▶ **THE TASK**
In your reply, write out the records exactly, each line intact.

╭─ PROVIDED MATERIAL

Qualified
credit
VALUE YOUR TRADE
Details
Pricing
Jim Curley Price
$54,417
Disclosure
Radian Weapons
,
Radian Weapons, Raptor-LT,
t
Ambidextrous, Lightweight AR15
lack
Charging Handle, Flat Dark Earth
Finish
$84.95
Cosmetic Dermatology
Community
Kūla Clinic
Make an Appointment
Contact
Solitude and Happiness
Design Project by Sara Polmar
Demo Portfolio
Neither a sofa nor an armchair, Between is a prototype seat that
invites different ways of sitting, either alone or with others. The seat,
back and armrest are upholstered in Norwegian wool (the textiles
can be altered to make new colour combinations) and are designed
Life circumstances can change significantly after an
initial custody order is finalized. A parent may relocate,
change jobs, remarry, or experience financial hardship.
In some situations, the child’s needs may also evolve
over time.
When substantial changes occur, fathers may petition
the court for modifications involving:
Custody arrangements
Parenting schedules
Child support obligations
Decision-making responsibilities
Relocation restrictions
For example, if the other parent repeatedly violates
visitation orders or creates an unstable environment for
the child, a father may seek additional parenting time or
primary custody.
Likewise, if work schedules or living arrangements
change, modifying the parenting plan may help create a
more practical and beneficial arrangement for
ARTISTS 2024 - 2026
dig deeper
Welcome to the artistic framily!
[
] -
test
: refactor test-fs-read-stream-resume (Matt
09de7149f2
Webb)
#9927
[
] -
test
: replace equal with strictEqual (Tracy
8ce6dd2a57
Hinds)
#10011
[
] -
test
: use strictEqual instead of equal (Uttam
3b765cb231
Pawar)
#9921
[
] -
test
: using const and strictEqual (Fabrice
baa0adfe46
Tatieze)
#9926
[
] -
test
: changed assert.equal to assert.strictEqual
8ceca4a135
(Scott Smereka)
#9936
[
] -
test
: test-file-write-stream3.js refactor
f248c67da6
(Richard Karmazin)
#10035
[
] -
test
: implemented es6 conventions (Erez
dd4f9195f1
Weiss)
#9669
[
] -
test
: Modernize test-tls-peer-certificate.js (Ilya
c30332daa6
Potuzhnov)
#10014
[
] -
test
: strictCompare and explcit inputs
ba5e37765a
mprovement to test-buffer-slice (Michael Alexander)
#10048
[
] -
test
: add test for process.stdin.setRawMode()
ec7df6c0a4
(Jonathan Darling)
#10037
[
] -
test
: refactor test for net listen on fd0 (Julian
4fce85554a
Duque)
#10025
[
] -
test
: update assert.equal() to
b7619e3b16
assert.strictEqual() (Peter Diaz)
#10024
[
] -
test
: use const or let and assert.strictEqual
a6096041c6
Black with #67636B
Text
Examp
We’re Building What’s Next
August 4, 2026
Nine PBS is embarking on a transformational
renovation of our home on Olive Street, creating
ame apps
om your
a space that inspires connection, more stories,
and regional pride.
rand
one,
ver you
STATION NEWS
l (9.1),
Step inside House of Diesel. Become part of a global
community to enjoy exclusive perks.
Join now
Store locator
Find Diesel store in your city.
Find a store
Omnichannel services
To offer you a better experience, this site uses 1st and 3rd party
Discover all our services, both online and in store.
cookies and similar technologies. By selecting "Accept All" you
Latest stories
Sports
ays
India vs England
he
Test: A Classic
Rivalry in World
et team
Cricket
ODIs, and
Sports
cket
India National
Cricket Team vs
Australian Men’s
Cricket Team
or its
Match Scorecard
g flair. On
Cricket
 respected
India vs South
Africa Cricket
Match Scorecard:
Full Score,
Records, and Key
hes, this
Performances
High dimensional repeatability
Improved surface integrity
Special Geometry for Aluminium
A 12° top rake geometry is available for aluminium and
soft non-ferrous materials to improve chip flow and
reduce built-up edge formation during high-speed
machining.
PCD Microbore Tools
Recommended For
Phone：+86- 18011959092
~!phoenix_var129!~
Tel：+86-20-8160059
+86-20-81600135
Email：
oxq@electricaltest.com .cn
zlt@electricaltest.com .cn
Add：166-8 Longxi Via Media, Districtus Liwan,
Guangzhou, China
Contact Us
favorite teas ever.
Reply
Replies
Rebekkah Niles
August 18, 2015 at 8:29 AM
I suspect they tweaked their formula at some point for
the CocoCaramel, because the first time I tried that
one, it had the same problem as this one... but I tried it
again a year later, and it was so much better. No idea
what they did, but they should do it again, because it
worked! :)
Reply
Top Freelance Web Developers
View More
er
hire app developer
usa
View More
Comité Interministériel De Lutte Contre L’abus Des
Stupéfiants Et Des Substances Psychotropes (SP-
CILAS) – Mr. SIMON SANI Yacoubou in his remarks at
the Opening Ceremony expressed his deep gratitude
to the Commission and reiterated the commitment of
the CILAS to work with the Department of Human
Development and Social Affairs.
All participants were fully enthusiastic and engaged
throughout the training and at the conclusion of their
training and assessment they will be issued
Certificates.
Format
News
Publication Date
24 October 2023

╰─

▶ **THE ANSWER**
Qualified
credit
VALUE YOUR TRADE
Details
Pricing
Jim Curley Price
$54,417
Disclosure
Radian Weapons
,
Radian Weapons, Raptor-LT,
t
Ambidextrous, Lightweight AR15
lack
Charging Handle, Flat Dark Earth
Finish
$84.95
Cosmetic Dermatology
Community
Kūla Clinic
Make an Appointment
Contact
Solitude and Happiness
Design Project by Sara Polmar
Demo Portfolio
Neither a sofa nor an armchair, Between is a prototype seat that
invites different ways of sitting, either alone or with others. The seat,
back and armrest are upholstered in Norwegian wool (the textiles
can be altered to make new colour combinations) and are designed
Life circumstances can change significantly after an
initial custody order is finalized. A parent may relocate,
change jobs, remarry, or experience financial hardship.
In some situations, the child’s needs may also evolve
over time.
When substantial changes occur, fathers may petition
the court for modifications involving:
Custody arrangements
Parenting schedules
Child support obligations
Decision-making responsibilities
Relocation restrictions
For example, if the other parent repeatedly violates
visitation orders or creates an unstable environment for
the child, a father may seek additional parenting time or
primary custody.
Likewise, if work schedules or living arrangements
change, modifying the parenting plan may help create a
more practical and beneficial arrangement for
ARTISTS 2024 - 2026
dig deeper
Welcome to the artistic framily!
[
] -
test
: refactor test-fs-read-stream-resume (Matt
09de7149f2
Webb)
#9927
[
] -
test
: replace equal with strictEqual (Tracy
8ce6dd2a57
Hinds)
#10011
[
] -
test
: use strictEqual instead of equal (Uttam
3b765cb231
Pawar)
#9921
[
] -
test
: using const and strictEqual (Fabrice
baa0adfe46
Tatieze)
#9926
[
] -
test
: changed assert.equal to assert.strictEqual
8ceca4a135
(Scott Smereka)
#9936
[
] -
test
: test-file-write-stream3.js refactor
f248c67da6
(Richard Karmazin)
#10035
[
] -
test
: implemented es6 conventions (Erez
dd4f9195f1
Weiss)
#9669
[
] -
test
: Modernize test-tls-peer-certificate.js (Ilya
c30332daa6
Potuzhnov)
#10014
[
] -
test
: strictCompare and explcit inputs
ba5e37765a
mprovement to test-buffer-slice (Michael Alexander)
#10048
[
] -
test
: add test for process.stdin.setRawMode()
ec7df6c0a4
(Jonathan Darling)
#10037
[
] -
test
: refactor test for net listen on fd0 (Julian
4fce85554a
Duque)
#10025
[
] -
test
: update assert.equal() to
b7619e3b16
assert.strictEqual() (Peter Diaz)
#10024
[
] -
test
: use const or let and assert.strictEqual
a6096041c6
Black with #67636B
Text
Examp
We’re Building What’s Next
August 4, 2026
Nine PBS is embarking on a transformational
renovation of our home on Olive Street, creating
ame apps
om your
a space that inspires connection, more stories,
and regional pride.
rand
one,
ver you
STATION NEWS
l (9.1),
Step inside House of Diesel. Become part of a global
community to enjoy exclusive perks.
Join now
Store locator
Find Diesel store in your city.
Find a store
Omnichannel services
To offer you a better experience, this site uses 1st and 3rd party
Discover all our services, both online and in store.
cookies and similar technologies. By selecting "Accept All" you
Latest stories
Sports
ays
India vs England
he
Test: A Classic
Rivalry in World
et team
Cricket
ODIs, and
Sports
cket
India National
Cricket Team vs
Australian Men’s
Cricket Team
or its
Match Scorecard
g flair. On
Cricket
 respected
India vs South
Africa Cricket
Match Scorecard:
Full Score,
Records, and Key
hes, this
Performances
High dimensional repeatability
Improved surface integrity
Special Geometry for Aluminium
A 12° top rake geometry is available for aluminium and
soft non-ferrous materials to improve chip flow and
reduce built-up edge formation during high-speed
machining.
PCD Microbore Tools
Recommended For
Phone：+86- 18011959092
~!phoenix_var129!~
Tel：+86-20-8160059
+86-20-81600135
Email：
oxq@electricaltest.com .cn
zlt@electricaltest.com .cn
Add：166-8 Longxi Via Media, Districtus Liwan,
Guangzhou, China
Contact Us
favorite teas ever.
Reply
Replies
Rebekkah Niles
August 18, 2015 at 8:29 AM
I suspect they tweaked their formula at some point for
the CocoCaramel, because the first time I tried that
one, it had the same problem as this one... but I tried it
again a year later, and it was so much better. No idea
what they did, but they should do it again, because it
worked! :)
Reply
Top Freelance Web Developers
View More
er
hire app developer
usa
View More
Comité Interministériel De Lutte Contre L’abus Des
Stupéfiants Et Des Substances Psychotropes (SP-
CILAS) – Mr. SIMON SANI Yacoubou in his remarks at
the Opening Ceremony expressed his deep gratitude
to the Commission and reiterated the commitment of
the CILAS to work with the Department of Human
Development and Social Affairs.
All participants were fully enthusiastic and engaged
throughout the training and at the conclusion of their
training and assessment they will be issued
Certificates.
Format
News
Publication Date
24 October 2023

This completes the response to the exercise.